Forum Moderators: goodroi

Message Too Old, No Replies

Will this robots.txt do it?

rover

2:51 am on Mar 30, 2004 (gmt 0)

I've never used robots.txt before, and I just need to make sure that search engines won't index pages that are generated by our search.cgi script. For example, I don't want the search engines to follow urls on our site like:

domain.com/dir/search.cgi?color=blue&size=small

Could I just use the following robots.txt in the root directory for the site:

User-agent: *
Disallow: /dir/search.cgi

Would that still let the spiders crawl all over except anything with search.cgi? This wouldn't keep it out of the /dir directory would it?

jdMorgan

4:44 am on Mar 30, 2004 (gmt 0)

> Could I just use the following robots.txt in the root directory for the site:


User-agent: *
Disallow: /dir/search.cgi

Yes.

> Would that still let the spiders crawl all over except anything with search.cgi?

That would still let the spiders crawl all over except anything starting with "/dir/search.cgi"

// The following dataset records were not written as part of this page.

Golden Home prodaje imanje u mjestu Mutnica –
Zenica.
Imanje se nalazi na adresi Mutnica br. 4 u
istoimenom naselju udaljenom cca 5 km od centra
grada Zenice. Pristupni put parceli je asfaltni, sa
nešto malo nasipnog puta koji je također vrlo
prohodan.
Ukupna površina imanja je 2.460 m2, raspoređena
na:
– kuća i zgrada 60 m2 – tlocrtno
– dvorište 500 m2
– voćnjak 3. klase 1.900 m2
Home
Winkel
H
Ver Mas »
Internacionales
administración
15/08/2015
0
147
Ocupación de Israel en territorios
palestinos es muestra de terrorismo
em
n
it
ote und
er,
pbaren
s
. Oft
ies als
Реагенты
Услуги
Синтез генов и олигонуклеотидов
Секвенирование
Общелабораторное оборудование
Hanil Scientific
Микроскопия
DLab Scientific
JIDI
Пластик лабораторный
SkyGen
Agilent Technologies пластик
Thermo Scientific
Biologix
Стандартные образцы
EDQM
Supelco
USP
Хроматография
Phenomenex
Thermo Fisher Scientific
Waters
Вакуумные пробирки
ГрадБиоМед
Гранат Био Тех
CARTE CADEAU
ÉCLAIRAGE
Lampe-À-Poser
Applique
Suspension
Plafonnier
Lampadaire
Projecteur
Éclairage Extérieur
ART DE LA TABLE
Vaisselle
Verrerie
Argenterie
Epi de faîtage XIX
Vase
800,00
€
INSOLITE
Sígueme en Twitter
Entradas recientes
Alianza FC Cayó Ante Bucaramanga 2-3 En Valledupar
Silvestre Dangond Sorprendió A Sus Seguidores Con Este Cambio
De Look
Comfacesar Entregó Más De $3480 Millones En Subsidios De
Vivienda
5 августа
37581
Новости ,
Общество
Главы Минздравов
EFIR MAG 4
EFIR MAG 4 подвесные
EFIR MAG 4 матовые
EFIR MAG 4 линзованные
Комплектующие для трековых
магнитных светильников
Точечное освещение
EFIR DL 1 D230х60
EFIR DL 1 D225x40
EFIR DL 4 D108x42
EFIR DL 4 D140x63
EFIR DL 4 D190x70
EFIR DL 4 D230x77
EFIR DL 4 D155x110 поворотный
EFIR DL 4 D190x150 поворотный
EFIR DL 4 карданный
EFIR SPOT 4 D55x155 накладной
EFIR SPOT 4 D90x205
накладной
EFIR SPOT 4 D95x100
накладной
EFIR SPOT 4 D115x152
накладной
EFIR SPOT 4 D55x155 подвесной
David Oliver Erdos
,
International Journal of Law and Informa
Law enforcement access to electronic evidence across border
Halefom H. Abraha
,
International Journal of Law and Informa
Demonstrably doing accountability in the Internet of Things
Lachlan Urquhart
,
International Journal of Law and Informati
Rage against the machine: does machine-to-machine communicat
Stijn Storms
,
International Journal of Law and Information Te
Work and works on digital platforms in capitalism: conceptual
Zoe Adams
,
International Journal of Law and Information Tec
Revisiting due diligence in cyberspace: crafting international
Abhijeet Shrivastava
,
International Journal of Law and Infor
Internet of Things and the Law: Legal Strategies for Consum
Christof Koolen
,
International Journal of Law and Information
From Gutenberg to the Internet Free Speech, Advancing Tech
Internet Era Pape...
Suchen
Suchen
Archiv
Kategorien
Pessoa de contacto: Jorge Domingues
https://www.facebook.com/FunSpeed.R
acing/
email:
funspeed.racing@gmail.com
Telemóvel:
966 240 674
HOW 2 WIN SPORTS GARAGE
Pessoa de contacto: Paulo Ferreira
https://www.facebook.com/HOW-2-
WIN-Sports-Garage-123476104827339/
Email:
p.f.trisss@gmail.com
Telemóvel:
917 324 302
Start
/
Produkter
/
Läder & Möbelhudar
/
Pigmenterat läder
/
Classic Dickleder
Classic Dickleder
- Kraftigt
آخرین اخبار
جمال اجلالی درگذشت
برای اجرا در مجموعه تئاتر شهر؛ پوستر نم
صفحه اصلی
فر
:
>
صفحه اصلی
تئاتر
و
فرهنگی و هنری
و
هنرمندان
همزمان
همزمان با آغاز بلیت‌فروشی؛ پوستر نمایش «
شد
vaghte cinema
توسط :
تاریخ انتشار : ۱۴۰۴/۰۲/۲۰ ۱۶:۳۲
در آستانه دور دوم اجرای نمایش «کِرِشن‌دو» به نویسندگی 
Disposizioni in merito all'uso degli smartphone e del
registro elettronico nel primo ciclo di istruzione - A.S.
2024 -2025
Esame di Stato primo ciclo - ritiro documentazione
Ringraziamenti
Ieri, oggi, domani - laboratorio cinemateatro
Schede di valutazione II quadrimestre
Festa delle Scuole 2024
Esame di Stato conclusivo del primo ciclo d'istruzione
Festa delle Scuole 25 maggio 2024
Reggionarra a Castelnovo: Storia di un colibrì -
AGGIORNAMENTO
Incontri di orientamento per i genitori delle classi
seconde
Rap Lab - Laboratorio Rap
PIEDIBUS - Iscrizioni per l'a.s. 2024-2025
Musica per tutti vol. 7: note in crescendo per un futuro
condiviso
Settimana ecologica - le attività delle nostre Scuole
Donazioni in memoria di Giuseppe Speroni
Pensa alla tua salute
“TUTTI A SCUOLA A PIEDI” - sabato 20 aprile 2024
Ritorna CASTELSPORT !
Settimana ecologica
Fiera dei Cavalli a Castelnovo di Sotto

> This wouldn't keep it out of the /dir directory would it?

No.

The technical term for what robots do is "prefix-matching." The Disallow directive applies to any resource whose prefix matches the given string. So your Disallow applies only to resources which start with /dir/search.cgi -- and possibly more characters, but no less.

Jim

rover

5:10 am on Mar 30, 2004 (gmt 0)

Thanks very much for the help. I'll go ahead and use that then.